What to Eat Beforehand:
- Whole-grain cereal with milk
- Bagel or toast with a lean meat, nut butter, or honey
- Oatmeal with a banana
For shorter cardio workouts, consider fueling up with a protein bar (we recommend the Vital Performance™ Protein Bar) or energy gels.
The Workout: Strength Training
With strength workouts, all that power has to come from somewhere. Macros (fat, protein and carbs) are essential for providing energy and helping build muscle. You'll want to eat at least an hour before training (sometimes longer, depending on what your stomach can tolerate), and should eat a mix of protein, carbs and healthy fats. Depending on your goals, you can also take a pre-workout (try Vital Performance™ PRE) to help you get in the zone.

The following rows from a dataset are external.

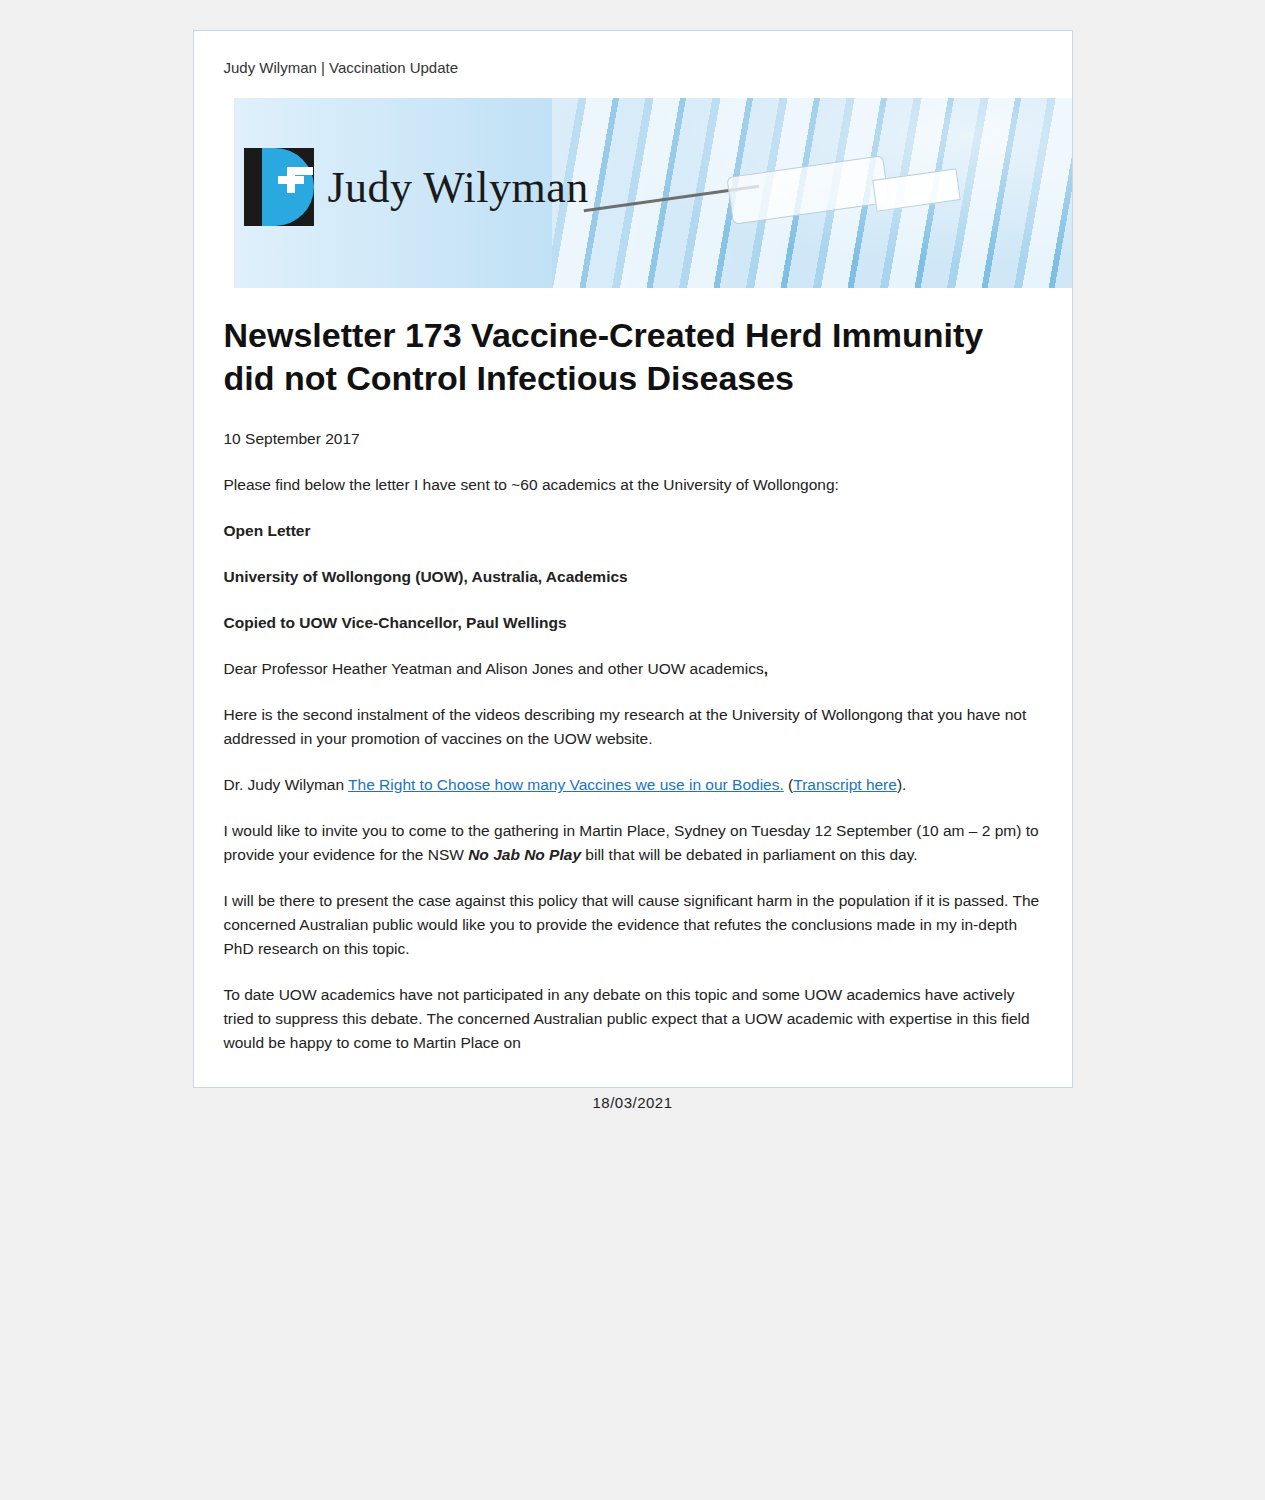Judy Wilyman | Vaccination Update
Judy Wilyman
Newsletter 173 Vaccine-Created Herd Immunity did not Control Infectious Diseases
10 September 2017
Please find below the letter I have sent to ~60 academics at the University of Wollongong:
Open Letter
University of Wollongong (UOW), Australia, Academics
Copied to UOW Vice-Chancellor, Paul Wellings
Dear Professor Heather Yeatman and Alison Jones and other UOW academics,
Here is the second instalment of the videos describing my research at the University of Wollongong that you have not addressed in your promotion of vaccines on the UOW website.
Dr. Judy Wilyman The Right to Choose how many Vaccines we use in our Bodies. (Transcript here).
I would like to invite you to come to the gathering in Martin Place, Sydney on Tuesday 12 September (10 am – 2 pm) to provide your evidence for the NSW No Jab No Play bill that will be debated in parliament on this day.
I will be there to present the case against this policy that will cause significant harm in the population if it is passed. The concerned Australian public would like you to provide the evidence that refutes the conclusions made in my in-depth PhD research on this topic.
To date UOW academics have not participated in any debate on this topic and some UOW academics have actively tried to suppress this debate. The concerned Australian public expect that a UOW academic with expertise in this field would be happy to come to Martin Place on
18/03/2021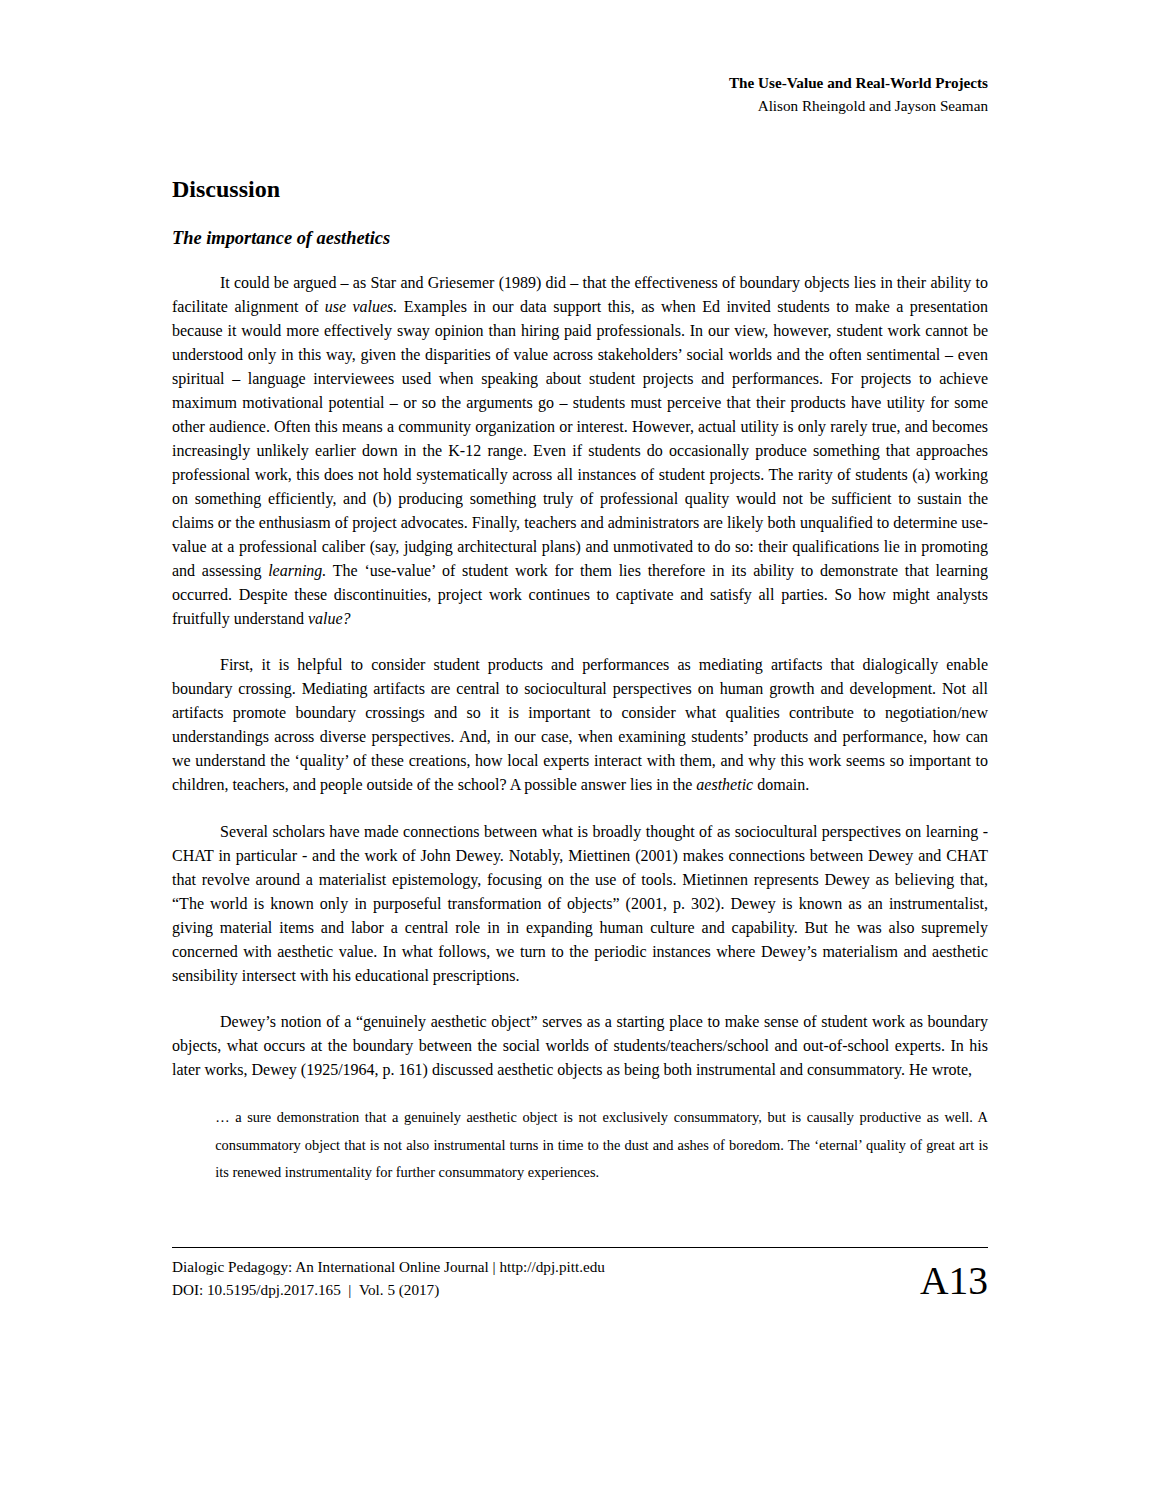The Use-Value and Real-World Projects
Alison Rheingold and Jayson Seaman
Discussion
The importance of aesthetics
It could be argued – as Star and Griesemer (1989) did – that the effectiveness of boundary objects lies in their ability to facilitate alignment of use values. Examples in our data support this, as when Ed invited students to make a presentation because it would more effectively sway opinion than hiring paid professionals. In our view, however, student work cannot be understood only in this way, given the disparities of value across stakeholders’ social worlds and the often sentimental – even spiritual – language interviewees used when speaking about student projects and performances. For projects to achieve maximum motivational potential – or so the arguments go – students must perceive that their products have utility for some other audience. Often this means a community organization or interest. However, actual utility is only rarely true, and becomes increasingly unlikely earlier down in the K-12 range. Even if students do occasionally produce something that approaches professional work, this does not hold systematically across all instances of student projects. The rarity of students (a) working on something efficiently, and (b) producing something truly of professional quality would not be sufficient to sustain the claims or the enthusiasm of project advocates. Finally, teachers and administrators are likely both unqualified to determine use-value at a professional caliber (say, judging architectural plans) and unmotivated to do so: their qualifications lie in promoting and assessing learning. The ‘use-value’ of student work for them lies therefore in its ability to demonstrate that learning occurred. Despite these discontinuities, project work continues to captivate and satisfy all parties. So how might analysts fruitfully understand value?
First, it is helpful to consider student products and performances as mediating artifacts that dialogically enable boundary crossing. Mediating artifacts are central to sociocultural perspectives on human growth and development. Not all artifacts promote boundary crossings and so it is important to consider what qualities contribute to negotiation/new understandings across diverse perspectives. And, in our case, when examining students’ products and performance, how can we understand the ‘quality’ of these creations, how local experts interact with them, and why this work seems so important to children, teachers, and people outside of the school? A possible answer lies in the aesthetic domain.
Several scholars have made connections between what is broadly thought of as sociocultural perspectives on learning - CHAT in particular - and the work of John Dewey. Notably, Miettinen (2001) makes connections between Dewey and CHAT that revolve around a materialist epistemology, focusing on the use of tools. Mietinnen represents Dewey as believing that, “The world is known only in purposeful transformation of objects” (2001, p. 302). Dewey is known as an instrumentalist, giving material items and labor a central role in in expanding human culture and capability. But he was also supremely concerned with aesthetic value. In what follows, we turn to the periodic instances where Dewey’s materialism and aesthetic sensibility intersect with his educational prescriptions.
Dewey’s notion of a “genuinely aesthetic object” serves as a starting place to make sense of student work as boundary objects, what occurs at the boundary between the social worlds of students/teachers/school and out-of-school experts. In his later works, Dewey (1925/1964, p. 161) discussed aesthetic objects as being both instrumental and consummatory. He wrote,
… a sure demonstration that a genuinely aesthetic object is not exclusively consummatory, but is causally productive as well. A consummatory object that is not also instrumental turns in time to the dust and ashes of boredom. The ‘eternal’ quality of great art is its renewed instrumentality for further consummatory experiences.
Dialogic Pedagogy: An International Online Journal | http://dpj.pitt.edu
DOI: 10.5195/dpj.2017.165 | Vol. 5 (2017)
A13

You want to eat the correct foods beforehand and stay hydrated (we recommend Vital Proteins® Collagen Water™). You should also work with a coach to determine appropriate weight to lift and duration of workouts.
What to Eat Beforehand:
- Vital Performance™ PRE
- Vital Performance™ Protein Bar
- Oatmeal with nut butter
- Quinoa with berries
- Cottage cheese with fruit
The Workout: Pilates or Yoga
Both Pilates and yoga use breath to maximize each movement, so you'll want to avoid a heavy meal before class. If you've had too much to eat, it can be hard to fully breathe or even cause an upset stomach. And since both workouts utilize your core, it might be better to save a large meal for after.
What to Eat Beforehand:
- 1-2 hard boiled eggs
- An apple with nut butter
- Smoothie
- Handful of almonds
The bottom line: When matching up what you eat for each type of workout that you do, remember that carbohydrates give you energy and protein builds muscle and helps keep you fuller longer. It's also important to hydrate throughout the day.